17. The method as described in claim 11, wherein said 22 class-B coding tables are TB_—0, TB_—1, TB_—2, . . . , TB_—20, TB_—21, and the maximum value of the corresponding coding table is respectively 2, 2, 2, 8, 3, 3, 4, 4, 5, 5, 6, 6, 7, 7, 8, 8, 9, 9, 11, 11, 13, 15; in the table TB_—8, the code is 0, 10, 1100, 1101, 1110, 1111, the corresponding code value is 0, 1, 2, 3, 4, 5; in the table TB_—21, the code is 00, 01, 100, 101, 1100, 11010, 110110, 110111, 111000, 111001, 111010, 111011, 111100, 111101, 111110, 111111, the corresponding code value is 0, 1, 2, 3, 4, 5, 6, 7, 8, 9, 10, 11, 12, 13, 14, 15.

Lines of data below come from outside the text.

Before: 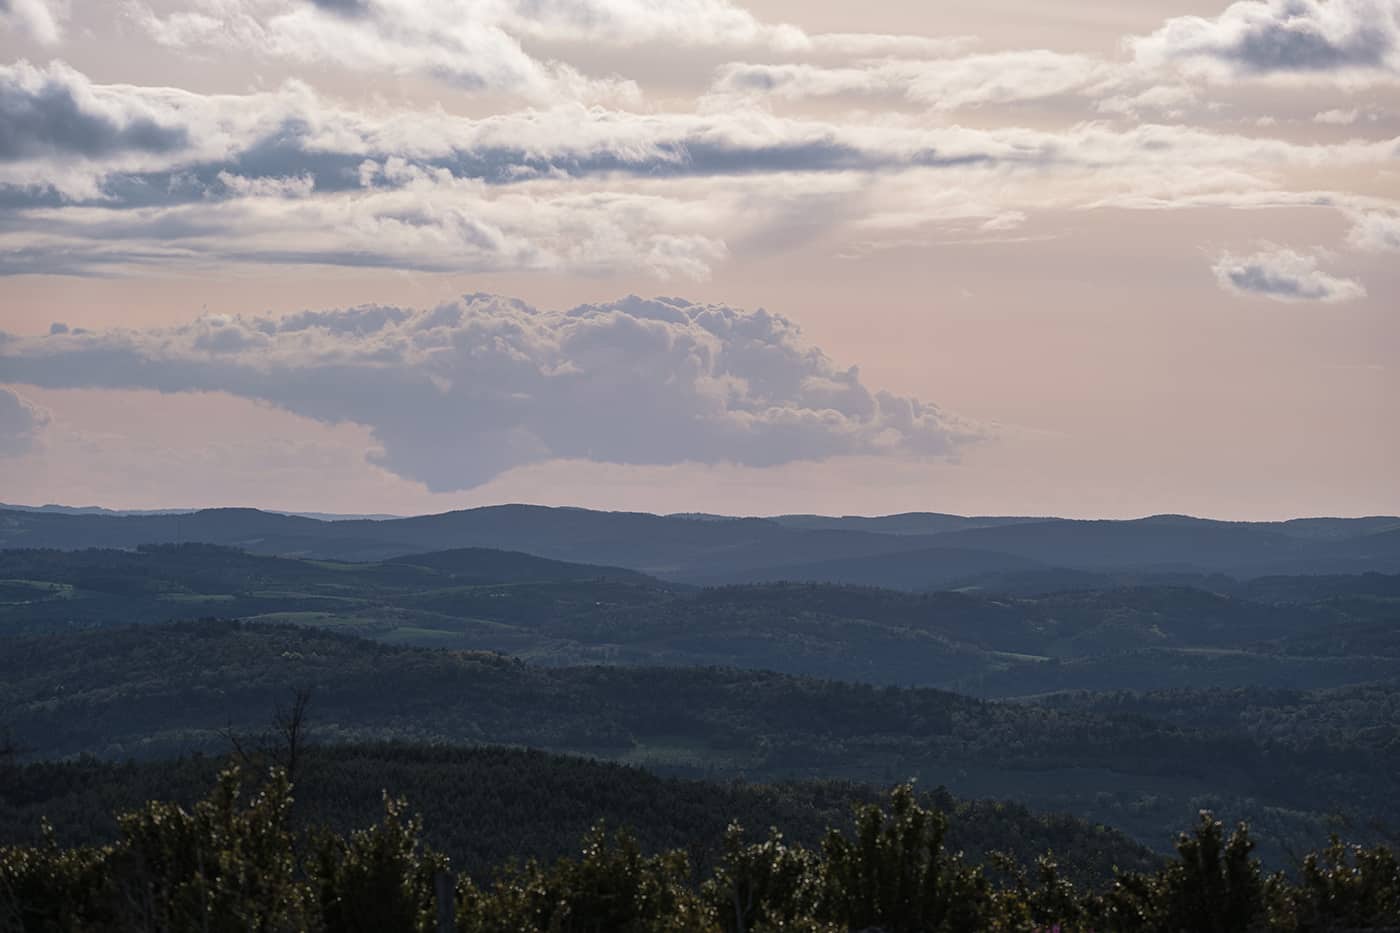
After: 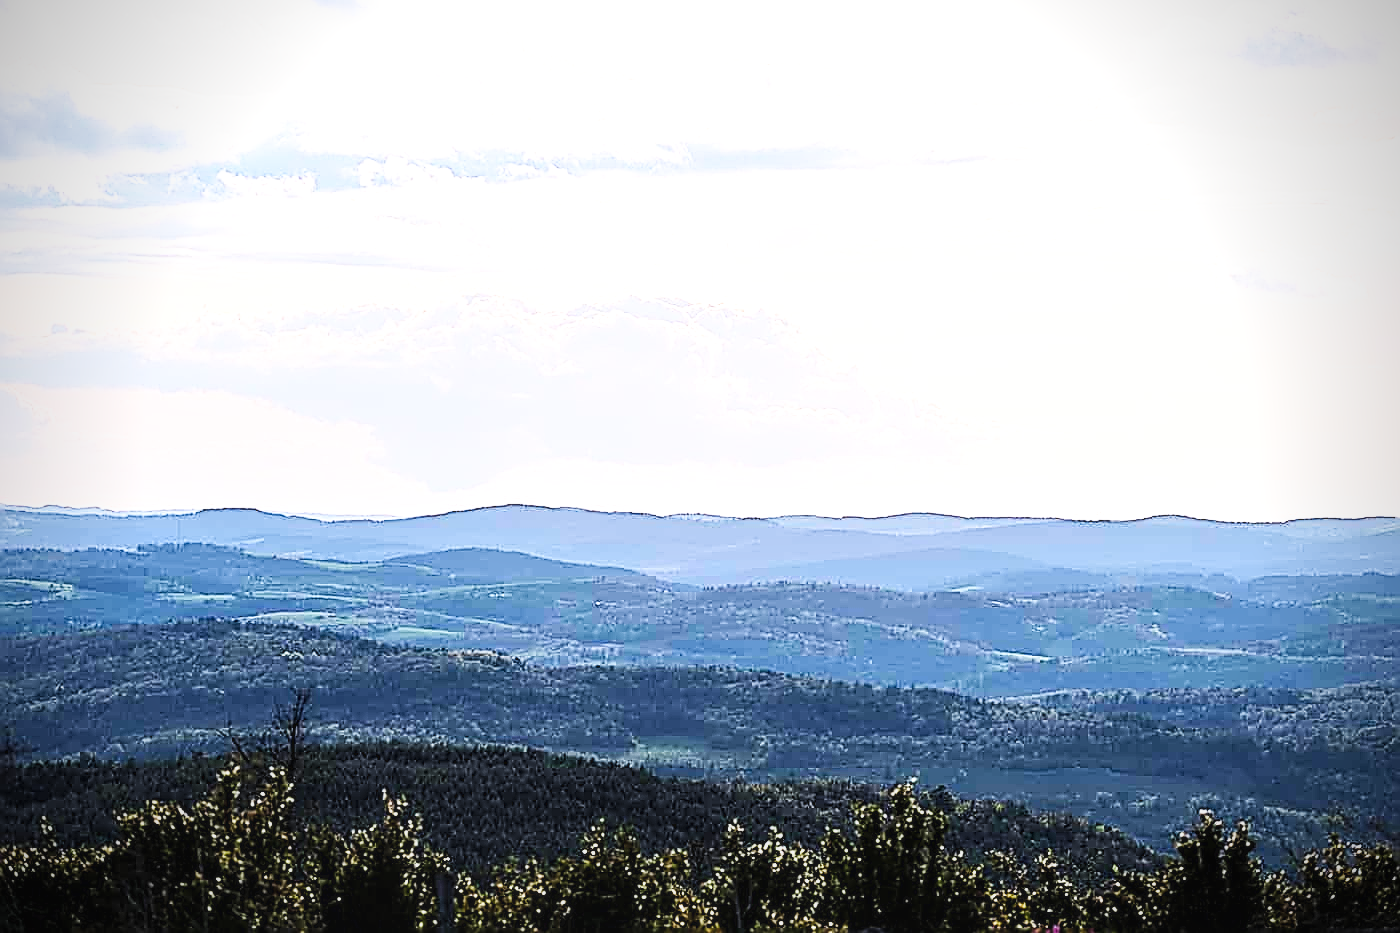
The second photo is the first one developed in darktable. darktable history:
contrast brightness saturation: contrast 0.197, brightness 0.17, saturation 0.221
sharpen: amount 1.851
base curve: curves: ch0 [(0, 0.003) (0.001, 0.002) (0.006, 0.004) (0.02, 0.022) (0.048, 0.086) (0.094, 0.234) (0.162, 0.431) (0.258, 0.629) (0.385, 0.8) (0.548, 0.918) (0.751, 0.988) (1, 1)], preserve colors none
exposure: black level correction 0.001, exposure 0.498 EV, compensate highlight preservation false
tone equalizer: -8 EV -0.386 EV, -7 EV -0.378 EV, -6 EV -0.36 EV, -5 EV -0.247 EV, -3 EV 0.236 EV, -2 EV 0.345 EV, -1 EV 0.369 EV, +0 EV 0.411 EV
vignetting: fall-off start 79.68%, brightness -0.588, saturation -0.113
local contrast: on, module defaults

18. The method as described in claim 12, wherein said 22 class-B coding tables are TB_—0, TB_—1, TB_—2, . . . , TB_—20, TB_—21, and the maximum value of the corresponding coding table is respectively 2, 2, 2, 8, 3, 3, 4, 4, 5, 5, 6, 6, 7, 7, 8, 8, 9, 9, 11, 11, 13, 15; in the table TB_—8, the code is 0, 10, 1100, 1101, 1110, 1111, the corresponding code value is 0, 1, 2, 3, 4, 5; in the table TB_—21, the code is 00, 01, 100, 101, 1100, 11010, 110110, 110111, 111000, 111001, 111010, 111011, 111100, 111101, 111110, 111111, the corresponding code value is 0, 1, 2, 3, 4, 5, 6, 7, 8, 9, 10, 11, 12, 13, 14, 15.

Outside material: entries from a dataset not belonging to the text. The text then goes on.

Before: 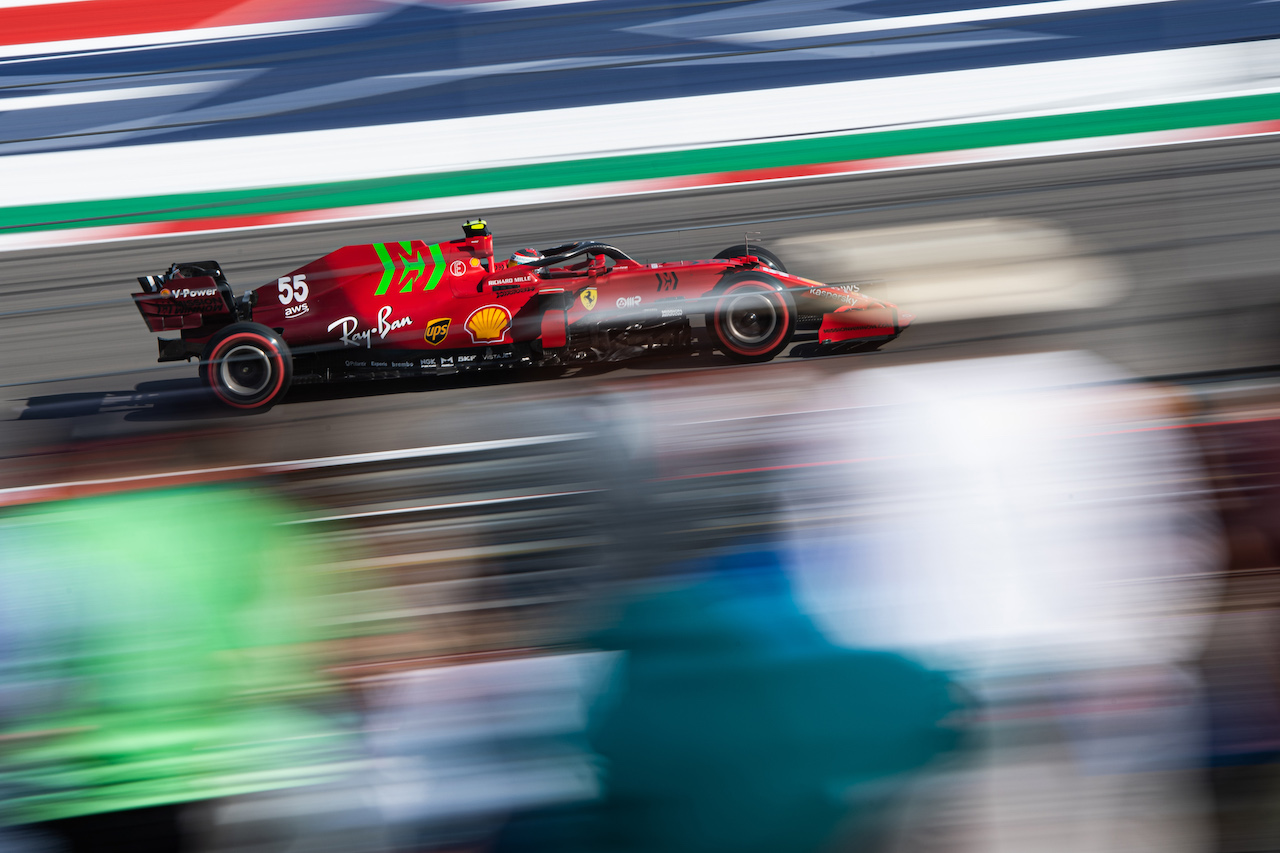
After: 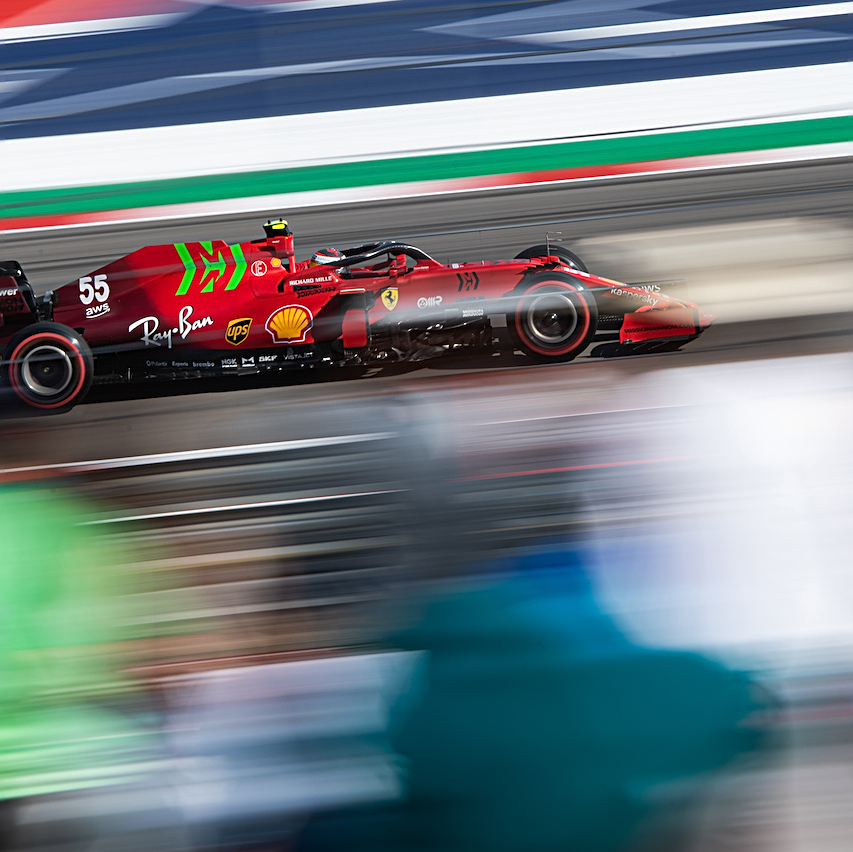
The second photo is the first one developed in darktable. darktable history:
crop and rotate: left 15.585%, right 17.766%
tone equalizer: edges refinement/feathering 500, mask exposure compensation -1.57 EV, preserve details no
sharpen: radius 1.943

19. The method as described in claim 13, wherein said 22 class-B coding tables are TB_—0, TB_—1, TB_—2, . . . , TB_—20, TB_—21, and the maximum value of the corresponding coding table is respectively 2, 2, 2, 8, 3, 3, 4, 4, 5, 5, 6, 6, 7, 7, 8, 8, 9, 9, 11, 11, 13, 15; in the table TB_—8, the code is 0, 10, 1100, 1101, 1110, 1111, the corresponding code value is 0, 1, 2, 3, 4, 5; in the table TB_—21, the code is 00, 01, 100, 101, 1100, 11010, 110110, 110111, 111000, 111001, 111010, 111011, 111100, 111101, 111110, 111111, the corresponding code value is 0, 1, 2, 3, 4, 5, 6, 7, 8, 9, 10, 11, 12, 13, 14, 15.

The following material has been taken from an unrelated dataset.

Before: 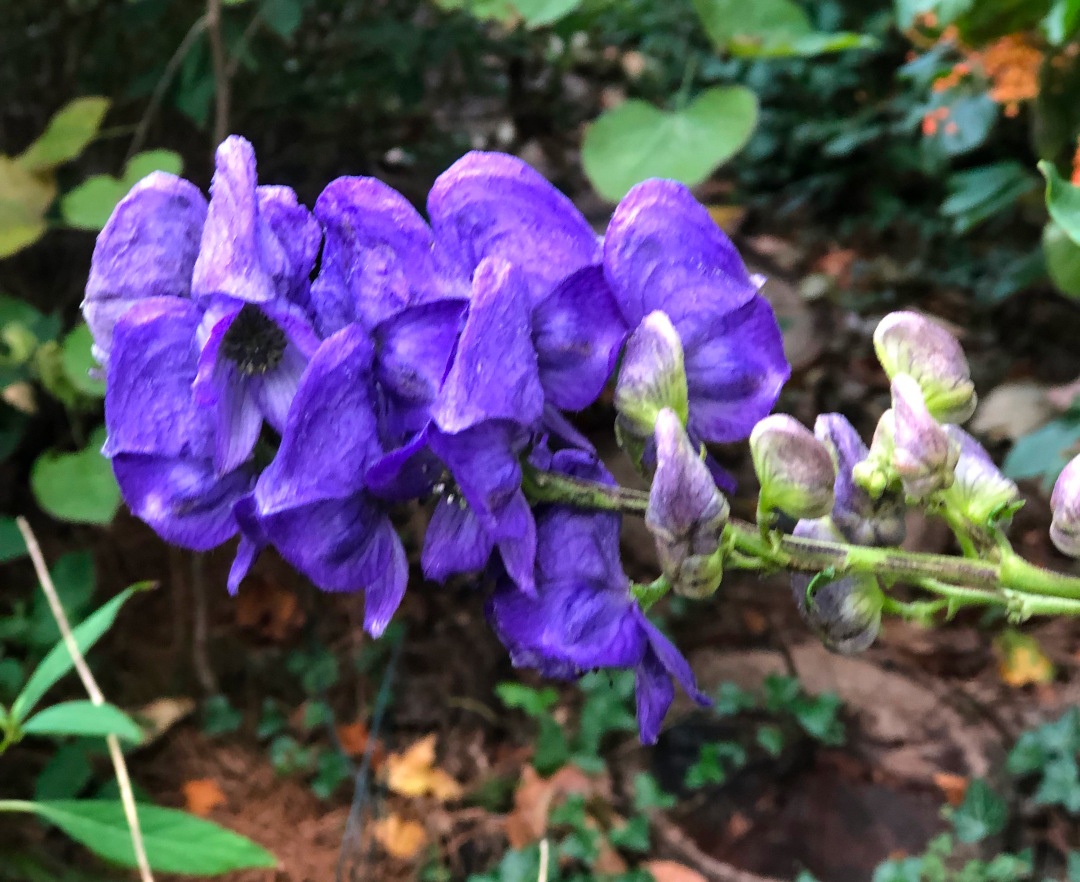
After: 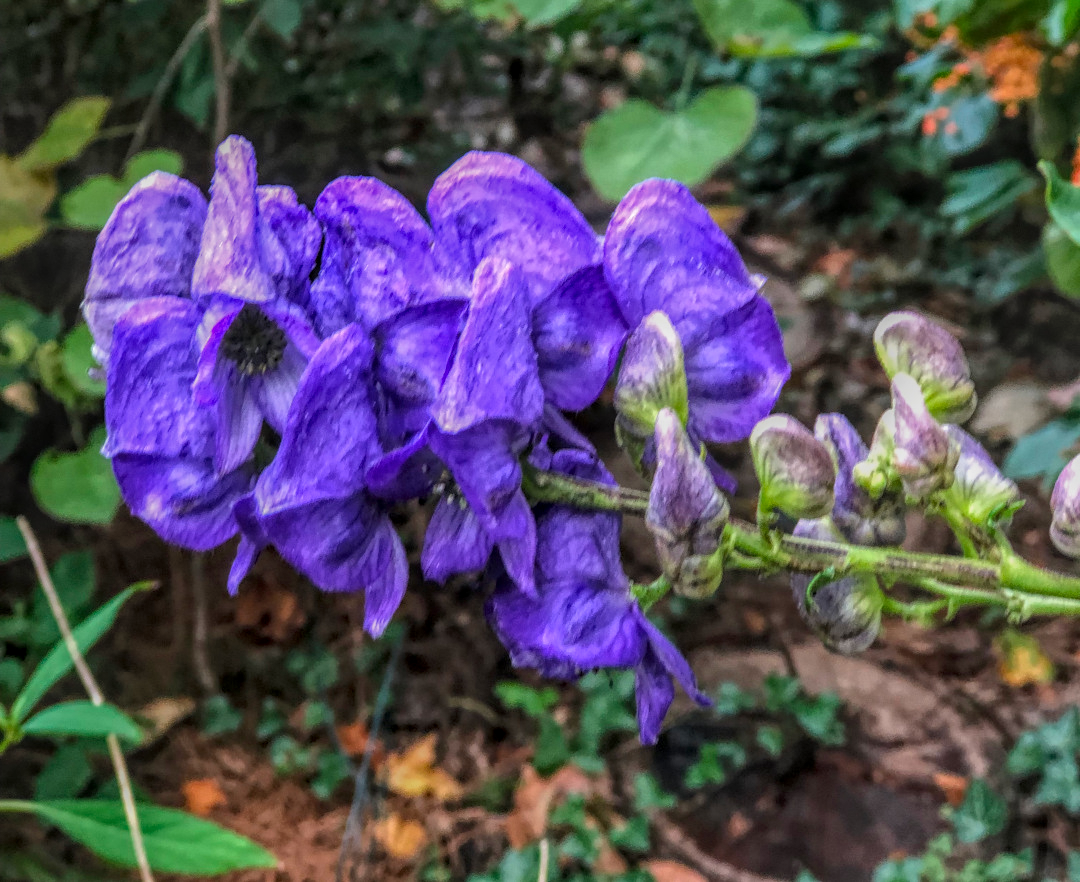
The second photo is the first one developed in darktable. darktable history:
local contrast: highlights 20%, shadows 29%, detail 200%, midtone range 0.2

20. The method as described in claim 14, wherein said bandwidth distribution of critical frequency bands is: for the 32 KHz sampling rate condition, the number of critical frequency bands is 20, bandwidth of each critical frequency band is 6, 6, 6, 6, 6, 6, 9, 13, 17, 21, 25, 28, 32, 36, 40, 43, 47, 51, 55, 59 bins respectively, and the total bandwidth is 512 bins; For the 44.1 KHz sampling rate condition, the number of critical frequency bands is 21, the bandwidth of each critical frequency band is 4, 4, 4, 4, 4, 6, 8, 11, 13, 16, 18, 21, 24, 26, 29, 31, 34, 36, 39, 41, 44 bins respectively, and the total bandwidth is 417 bins; for the 48 KHz sampling rate condition, the number of critical frequency bands is 21, the bandwidth of each critical frequency band is 4, 4, 4, 4, 5, 7, 9, 11, 13, 15, 17, 20, 22, 24, 26, 28, 30, 32, 34, 36, 39 bins, and the total bandwidth is 384 bins.